Vatikanstadt

Ratzinger-Schüler gehen an die Öffentlichkeit

Mit Blick auf die Amazonas-Synode: Botschaft zur Aufrechterhaltung des Zölibats.

Päpstliche Sternwarte in Castel Gandolfo
Zum ersten Mal sind der „Schülerkreis“ und der „Neue Schülerkreis Joseph Ratzinger / Benedikt XVI.“ an die Öffentlichkeit gegangenen. Foto: Michael Kappeler (dpa)

Zum ersten Mal sind der „Schülerkreis“ und der „Neue Schülerkreis Joseph Ratzinger / Benedikt XVI.“ an die Öffentlichkeit gegangenen. Im Anschluss an ein Symposium der beiden Schülerkreise über das Weiheamt in der Kirche, an dem auch auswärtige Gäste teilnehmen konnten, verlas Kardinal Kurt Koch, der Präsident des Päpstlichen Einheitsrat, am vergangenen Samstag in Rom eine Botschaft, in der die Ratzinger-Schüler ihre Sorge über die Krise des Priestertums angesichts der Missbrauchskrise und über den Fortbestand des Zölibats zum Ausdruck brachten: „In einer Zeit des Leidens, überschattet durch den Skandal des Missbrauchs, stellen wir uns dieser Herausforderung, um nach Worten und Wegen der Hoffnung zu suchen, damit in den Zeiten der kirchlichen Reinigung von neuem die Schönheit und Bedeutung des kirchlichen Weiheamtes als ein Geschenk des Herrn an seine Kirche erkannt und angenommen werden kann.“

Im Einklang mit dem Lebensstil Christi

Die Gleichgestaltung mit Christus, so heißt es in der Botschaft weiter, unterscheide sich nicht allein dem Grade, sondern dem Wesen nach vom gemeinsamen Priestertum aller Gläubigen. Der Priester handle „in der Person Christi, des Hauptes der Kirche“, er sei kein Funktionär, vielmehr vollzieht er im Sein mit Christus seine von Gott her kommende Sendung. „Dies wird besonders deutlich in der heiligen Vollmacht, von Sünden loszusprechen, Brot und Wein in den Leib und das Blut Christi zu verwandeln, sowie die anderen Sakramente zu feiern.“ Von daher müsse auch der Lebensstil der Priester im Einklang mit dem Lebensstil Christi stehen.

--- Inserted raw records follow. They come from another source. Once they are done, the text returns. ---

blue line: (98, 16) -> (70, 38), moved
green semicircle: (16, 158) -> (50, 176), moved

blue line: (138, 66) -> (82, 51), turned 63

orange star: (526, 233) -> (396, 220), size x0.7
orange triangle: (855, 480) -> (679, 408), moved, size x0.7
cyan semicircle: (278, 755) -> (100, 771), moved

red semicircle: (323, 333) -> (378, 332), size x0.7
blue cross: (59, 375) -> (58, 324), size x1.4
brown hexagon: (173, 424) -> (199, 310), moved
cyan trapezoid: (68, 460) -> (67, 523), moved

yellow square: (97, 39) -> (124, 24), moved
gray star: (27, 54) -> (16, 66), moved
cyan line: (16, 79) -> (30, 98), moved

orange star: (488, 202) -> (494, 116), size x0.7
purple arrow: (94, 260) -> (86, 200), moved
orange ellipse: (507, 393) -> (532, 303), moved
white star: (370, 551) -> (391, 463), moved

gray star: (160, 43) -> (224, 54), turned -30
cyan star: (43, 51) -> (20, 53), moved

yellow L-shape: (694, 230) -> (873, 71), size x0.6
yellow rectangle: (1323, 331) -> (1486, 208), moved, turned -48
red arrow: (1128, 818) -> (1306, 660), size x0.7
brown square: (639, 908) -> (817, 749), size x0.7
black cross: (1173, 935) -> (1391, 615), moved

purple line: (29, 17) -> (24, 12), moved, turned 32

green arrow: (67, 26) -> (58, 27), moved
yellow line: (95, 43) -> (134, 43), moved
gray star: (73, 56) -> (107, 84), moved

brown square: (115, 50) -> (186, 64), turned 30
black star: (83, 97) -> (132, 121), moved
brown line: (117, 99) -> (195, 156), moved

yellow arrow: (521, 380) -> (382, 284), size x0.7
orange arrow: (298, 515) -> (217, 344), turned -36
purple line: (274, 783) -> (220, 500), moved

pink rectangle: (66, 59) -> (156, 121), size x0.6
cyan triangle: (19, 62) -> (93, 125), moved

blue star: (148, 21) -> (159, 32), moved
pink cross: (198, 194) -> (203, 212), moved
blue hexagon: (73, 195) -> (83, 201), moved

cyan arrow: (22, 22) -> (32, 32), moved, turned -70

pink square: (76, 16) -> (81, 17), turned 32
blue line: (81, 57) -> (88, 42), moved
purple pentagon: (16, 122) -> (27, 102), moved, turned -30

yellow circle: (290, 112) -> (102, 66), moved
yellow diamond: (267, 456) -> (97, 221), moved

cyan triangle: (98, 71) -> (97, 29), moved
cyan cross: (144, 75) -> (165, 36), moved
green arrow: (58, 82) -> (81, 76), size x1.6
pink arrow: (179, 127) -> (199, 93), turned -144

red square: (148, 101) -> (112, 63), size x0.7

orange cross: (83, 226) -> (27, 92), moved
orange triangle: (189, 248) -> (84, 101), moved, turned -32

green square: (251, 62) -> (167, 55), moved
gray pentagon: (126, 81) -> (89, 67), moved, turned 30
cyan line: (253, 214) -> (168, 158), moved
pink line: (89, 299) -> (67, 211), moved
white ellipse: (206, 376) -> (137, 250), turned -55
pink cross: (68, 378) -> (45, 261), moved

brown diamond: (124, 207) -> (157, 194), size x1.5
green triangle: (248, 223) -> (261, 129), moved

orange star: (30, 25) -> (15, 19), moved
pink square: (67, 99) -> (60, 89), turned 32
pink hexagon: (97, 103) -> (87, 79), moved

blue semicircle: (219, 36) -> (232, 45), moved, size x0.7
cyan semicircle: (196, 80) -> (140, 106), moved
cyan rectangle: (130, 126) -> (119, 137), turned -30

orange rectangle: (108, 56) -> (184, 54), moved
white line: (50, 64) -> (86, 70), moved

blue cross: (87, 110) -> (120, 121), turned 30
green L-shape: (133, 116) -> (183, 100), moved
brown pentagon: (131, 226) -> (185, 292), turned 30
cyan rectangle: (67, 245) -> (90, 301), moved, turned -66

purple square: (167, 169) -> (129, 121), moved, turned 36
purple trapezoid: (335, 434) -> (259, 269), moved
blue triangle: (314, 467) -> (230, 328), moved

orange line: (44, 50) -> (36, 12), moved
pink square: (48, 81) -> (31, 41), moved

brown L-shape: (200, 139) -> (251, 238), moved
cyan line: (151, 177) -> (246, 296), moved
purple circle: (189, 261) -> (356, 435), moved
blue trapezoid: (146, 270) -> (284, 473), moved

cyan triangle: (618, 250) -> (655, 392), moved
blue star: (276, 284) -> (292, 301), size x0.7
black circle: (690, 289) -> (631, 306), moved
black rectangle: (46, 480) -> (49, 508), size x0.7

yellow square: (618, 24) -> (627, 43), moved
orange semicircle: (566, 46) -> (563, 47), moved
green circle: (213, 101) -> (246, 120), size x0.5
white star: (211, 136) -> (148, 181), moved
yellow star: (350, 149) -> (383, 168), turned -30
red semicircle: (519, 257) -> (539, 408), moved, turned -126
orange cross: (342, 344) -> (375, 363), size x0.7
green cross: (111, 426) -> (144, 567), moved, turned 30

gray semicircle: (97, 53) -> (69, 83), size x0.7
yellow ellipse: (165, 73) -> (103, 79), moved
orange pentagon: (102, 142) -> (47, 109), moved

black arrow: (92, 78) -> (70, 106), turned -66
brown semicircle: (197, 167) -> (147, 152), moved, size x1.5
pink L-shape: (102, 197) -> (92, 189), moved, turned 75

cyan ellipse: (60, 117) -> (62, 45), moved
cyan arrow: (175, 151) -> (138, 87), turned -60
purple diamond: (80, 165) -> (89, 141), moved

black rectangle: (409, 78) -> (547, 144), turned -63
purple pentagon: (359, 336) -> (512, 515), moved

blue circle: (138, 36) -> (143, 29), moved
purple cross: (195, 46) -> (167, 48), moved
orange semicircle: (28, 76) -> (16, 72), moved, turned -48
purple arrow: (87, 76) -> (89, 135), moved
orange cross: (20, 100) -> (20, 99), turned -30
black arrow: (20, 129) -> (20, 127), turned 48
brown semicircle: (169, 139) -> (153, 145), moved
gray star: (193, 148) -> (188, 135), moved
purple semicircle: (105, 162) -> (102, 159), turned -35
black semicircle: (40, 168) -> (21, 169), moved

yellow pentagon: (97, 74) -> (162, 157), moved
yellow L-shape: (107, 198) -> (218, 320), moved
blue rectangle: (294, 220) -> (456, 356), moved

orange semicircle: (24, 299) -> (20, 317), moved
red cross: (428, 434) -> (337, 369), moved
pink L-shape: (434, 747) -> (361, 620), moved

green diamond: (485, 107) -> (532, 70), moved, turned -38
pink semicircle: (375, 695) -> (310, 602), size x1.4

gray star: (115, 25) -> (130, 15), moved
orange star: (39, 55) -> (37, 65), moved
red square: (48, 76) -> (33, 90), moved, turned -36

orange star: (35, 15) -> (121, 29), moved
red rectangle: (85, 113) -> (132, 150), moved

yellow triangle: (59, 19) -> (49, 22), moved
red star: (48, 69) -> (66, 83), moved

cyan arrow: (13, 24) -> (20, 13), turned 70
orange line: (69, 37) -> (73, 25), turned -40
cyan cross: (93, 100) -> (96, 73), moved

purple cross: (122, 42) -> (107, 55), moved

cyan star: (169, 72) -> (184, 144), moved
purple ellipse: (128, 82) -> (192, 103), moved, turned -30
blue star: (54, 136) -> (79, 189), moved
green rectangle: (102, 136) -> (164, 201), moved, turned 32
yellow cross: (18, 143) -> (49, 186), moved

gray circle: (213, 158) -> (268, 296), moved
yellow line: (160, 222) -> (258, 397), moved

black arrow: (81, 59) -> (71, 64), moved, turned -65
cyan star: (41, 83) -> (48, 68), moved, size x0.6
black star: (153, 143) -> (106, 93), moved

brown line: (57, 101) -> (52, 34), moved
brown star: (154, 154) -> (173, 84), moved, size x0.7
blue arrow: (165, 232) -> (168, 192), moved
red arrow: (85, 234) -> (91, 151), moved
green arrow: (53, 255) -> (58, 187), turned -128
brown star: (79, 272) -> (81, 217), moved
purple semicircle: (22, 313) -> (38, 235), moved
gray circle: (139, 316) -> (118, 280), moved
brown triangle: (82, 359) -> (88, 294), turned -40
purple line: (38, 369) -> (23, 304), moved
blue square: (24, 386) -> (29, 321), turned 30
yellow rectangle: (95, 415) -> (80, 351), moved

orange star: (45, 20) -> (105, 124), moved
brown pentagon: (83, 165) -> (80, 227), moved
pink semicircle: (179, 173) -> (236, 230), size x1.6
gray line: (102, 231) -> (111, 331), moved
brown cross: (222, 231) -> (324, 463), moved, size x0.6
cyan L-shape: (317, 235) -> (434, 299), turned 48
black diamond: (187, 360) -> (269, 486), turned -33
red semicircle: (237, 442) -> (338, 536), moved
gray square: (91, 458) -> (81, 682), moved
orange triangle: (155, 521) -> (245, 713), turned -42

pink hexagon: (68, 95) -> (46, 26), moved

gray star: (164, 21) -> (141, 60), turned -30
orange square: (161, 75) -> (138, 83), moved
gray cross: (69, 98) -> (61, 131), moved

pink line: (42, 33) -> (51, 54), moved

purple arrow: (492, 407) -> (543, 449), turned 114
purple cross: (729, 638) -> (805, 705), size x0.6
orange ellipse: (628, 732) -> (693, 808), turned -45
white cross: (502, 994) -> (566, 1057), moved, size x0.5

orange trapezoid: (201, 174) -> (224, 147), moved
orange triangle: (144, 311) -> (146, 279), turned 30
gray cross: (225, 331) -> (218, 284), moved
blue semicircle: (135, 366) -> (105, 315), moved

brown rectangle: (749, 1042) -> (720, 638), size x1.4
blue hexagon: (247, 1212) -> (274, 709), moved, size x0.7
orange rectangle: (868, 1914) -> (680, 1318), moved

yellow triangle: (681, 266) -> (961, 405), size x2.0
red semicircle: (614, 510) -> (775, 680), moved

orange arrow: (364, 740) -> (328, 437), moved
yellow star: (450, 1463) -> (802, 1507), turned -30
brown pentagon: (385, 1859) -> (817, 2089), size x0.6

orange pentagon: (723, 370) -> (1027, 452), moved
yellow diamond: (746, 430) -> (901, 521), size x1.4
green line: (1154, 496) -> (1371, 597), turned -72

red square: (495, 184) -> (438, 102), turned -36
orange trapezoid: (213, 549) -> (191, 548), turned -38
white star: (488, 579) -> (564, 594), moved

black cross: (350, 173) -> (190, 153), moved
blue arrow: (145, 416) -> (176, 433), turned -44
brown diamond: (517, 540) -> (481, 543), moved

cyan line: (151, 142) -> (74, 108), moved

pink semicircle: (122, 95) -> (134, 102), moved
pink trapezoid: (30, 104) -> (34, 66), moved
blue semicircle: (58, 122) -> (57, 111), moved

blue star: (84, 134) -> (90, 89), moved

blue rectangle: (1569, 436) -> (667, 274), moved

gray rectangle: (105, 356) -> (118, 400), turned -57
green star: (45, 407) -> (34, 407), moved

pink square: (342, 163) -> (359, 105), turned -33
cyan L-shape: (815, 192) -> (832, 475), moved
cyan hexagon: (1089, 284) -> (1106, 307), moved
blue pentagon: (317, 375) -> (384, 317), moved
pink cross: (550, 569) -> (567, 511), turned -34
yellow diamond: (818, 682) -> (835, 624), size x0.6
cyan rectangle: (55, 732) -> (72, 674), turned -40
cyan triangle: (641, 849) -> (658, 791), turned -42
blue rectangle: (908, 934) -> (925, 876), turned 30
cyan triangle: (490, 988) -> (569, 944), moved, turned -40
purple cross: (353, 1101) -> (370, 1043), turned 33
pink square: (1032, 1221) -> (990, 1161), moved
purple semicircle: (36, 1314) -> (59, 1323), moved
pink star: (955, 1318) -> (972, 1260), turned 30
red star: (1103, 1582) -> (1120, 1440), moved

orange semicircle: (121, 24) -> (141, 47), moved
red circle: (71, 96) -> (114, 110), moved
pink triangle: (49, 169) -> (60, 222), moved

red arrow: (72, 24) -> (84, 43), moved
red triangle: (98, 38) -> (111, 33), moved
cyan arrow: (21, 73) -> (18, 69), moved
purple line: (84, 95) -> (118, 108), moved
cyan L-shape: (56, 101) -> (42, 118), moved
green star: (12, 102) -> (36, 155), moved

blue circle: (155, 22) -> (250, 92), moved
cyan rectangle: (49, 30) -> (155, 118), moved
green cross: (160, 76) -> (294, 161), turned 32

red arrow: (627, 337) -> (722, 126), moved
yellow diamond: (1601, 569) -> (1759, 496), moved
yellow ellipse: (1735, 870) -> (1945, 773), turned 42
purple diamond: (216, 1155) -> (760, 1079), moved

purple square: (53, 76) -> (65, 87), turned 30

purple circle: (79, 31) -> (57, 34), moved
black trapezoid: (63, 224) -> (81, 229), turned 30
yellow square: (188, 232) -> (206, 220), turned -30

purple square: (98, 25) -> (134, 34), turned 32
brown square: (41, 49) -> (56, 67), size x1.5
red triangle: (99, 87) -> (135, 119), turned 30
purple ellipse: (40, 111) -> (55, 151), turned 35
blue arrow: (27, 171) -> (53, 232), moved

Und diese Präsenz Christi dürfe nicht allein auf die sakramentale Handlung beschränkt werden, sondern müsse im täglichen Leben erkennbar und wirksam werden. „Daraus ergeben sich die Verpflichtungen zum Gehorsam und zum Zölibat als Ehelosigkeit um des Himmelreiches willen, die menschlicher und geistlicher Ausdruck der sakramentalen Gleichgestaltung des Priesters mit Christus sind.“ Der Zölibat sei daher gemäß der ständigen Tradition der lateinischen Kirche „ein sprechendes Zeugnis der glaubenden Hoffnung und der großherzigen Liebe zu Christus und seiner Kirche“.

Mahnung an die Amazonas-Synode

Die Tagung der Ratzinger-Schülerkreise fand unmittelbar vor der Amazonas-Synode statt. Auf ihr stehen nicht nur die „viri probati“ auf der Tagesordnung. Aber in dieser Frage wird sie von den Veränderern gemessen werden, wie es bei den beiden Synoden zu Ehe und Familie 2014 und 2015 signalhaft um die Kommunionzulassung der Wiederverheirateten ging. Einflussreiche Protagonisten wie der Generalrelator der Bischofsversammlung, der brasilianische Kardinal Cláudio Hummes, oder der emeritierte Amazonas-Bischof Erwin Kräutler treten dafür ein, in priesterarmen Regionen wie dem Amazonasgebiet bewährte ältere Männer zu Priestern zu weihen, die verheiratet sind. Auch auf dem „Synodalen Weg“ in Deutschland wird man über die „viri probati“ diskutieren.